How to Pay a Contractor in Vietnam: PIT Withholding and Foreign Contractor Tax

Reviewed by Omnivoo Tax & Compliance Team on Jun 13, 2026

Jun 13, 2026

Vietnam’s contractor market

Vietnam has emerged as a major destination for software development and design talent. Ho Chi Minh City, Hanoi, and Da Nang have growing tech ecosystems with developers who are technically skilled, increasingly English-proficient, and available at rates 70 to 85% below US equivalents.

However, Vietnam’s tax system for contractor payments is more complex than many founders expect. The Foreign Contractor Tax (FCT) regime means that certain payments from Vietnamese entities to foreign contractors trigger withholding obligations, and the reverse also applies in some situations.

PIT and FCT: two tax regimes to understand

PIT (Personal Income Tax): Vietnamese residents pay PIT on worldwide income at progressive rates from 5% to 35%. Vietnamese tax residents are individuals who are present in Vietnam for 183 days or more in a calendar year, or who have a permanent residence in Vietnam.

:: Dataset items ::
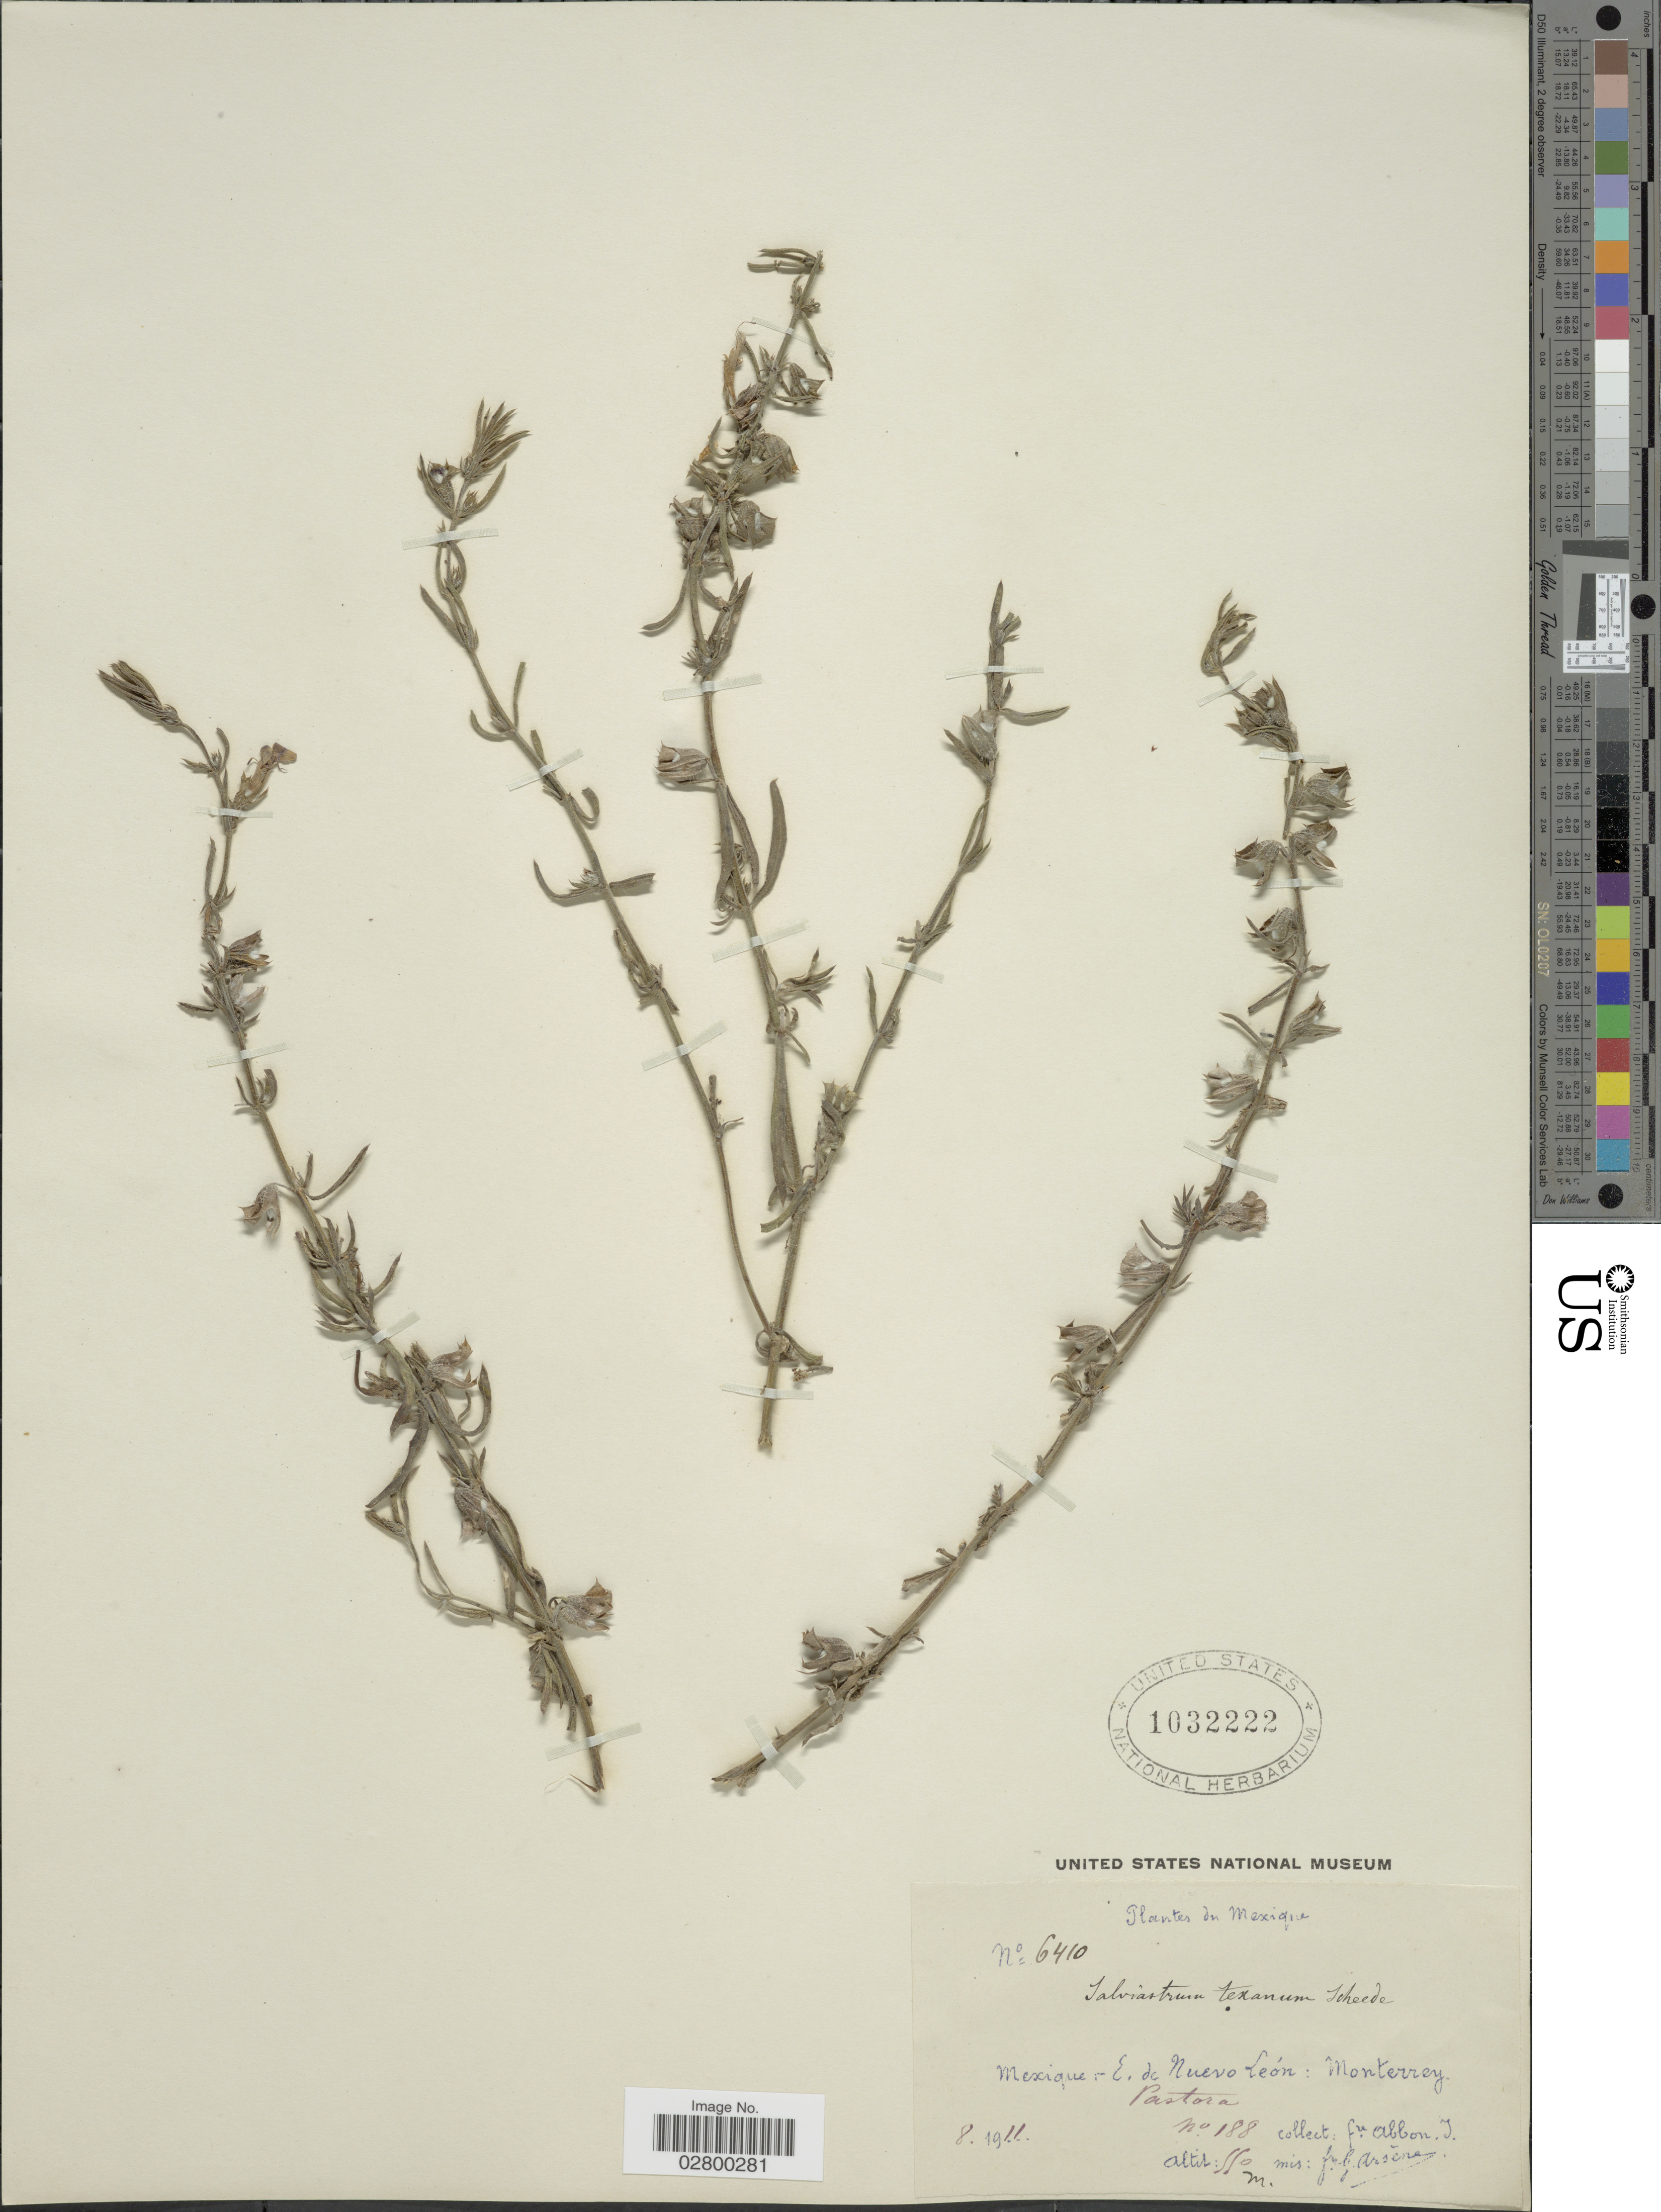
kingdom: Plantae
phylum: Tracheophyta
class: Magnoliopsida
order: Lamiales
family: Lamiaceae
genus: Salvia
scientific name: Salvia texana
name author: (Scheele) Torr.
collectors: Bro. Abbon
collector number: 6410/188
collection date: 1911-08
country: Mexico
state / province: Nuevo León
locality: E. de Nuevo León: Monterrey, Pastora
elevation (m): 550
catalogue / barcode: US 1032222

:: REQUIREMENT ::
Rewrite everything from "Reviewed by Omnivoo" down to "in some situations." in the excerpt on paying contractors in Vietnam, replacing "Da Nang" with "Hai Phong".

:: RESPONSE FOR THIS EXERCISE ::
Reviewed by Omnivoo Tax & Compliance Team on Jun 13, 2026

Jun 13, 2026

Vietnam’s contractor market

Vietnam has emerged as a major destination for software development and design talent. Ho Chi Minh City, Hanoi, and Hai Phong have growing tech ecosystems with developers who are technically skilled, increasingly English-proficient, and available at rates 70 to 85% below US equivalents.

However, Vietnam’s tax system for contractor payments is more complex than many founders expect. The Foreign Contractor Tax (FCT) regime means that certain payments from Vietnamese entities to foreign contractors trigger withholding obligations, and the reverse also applies in some situations.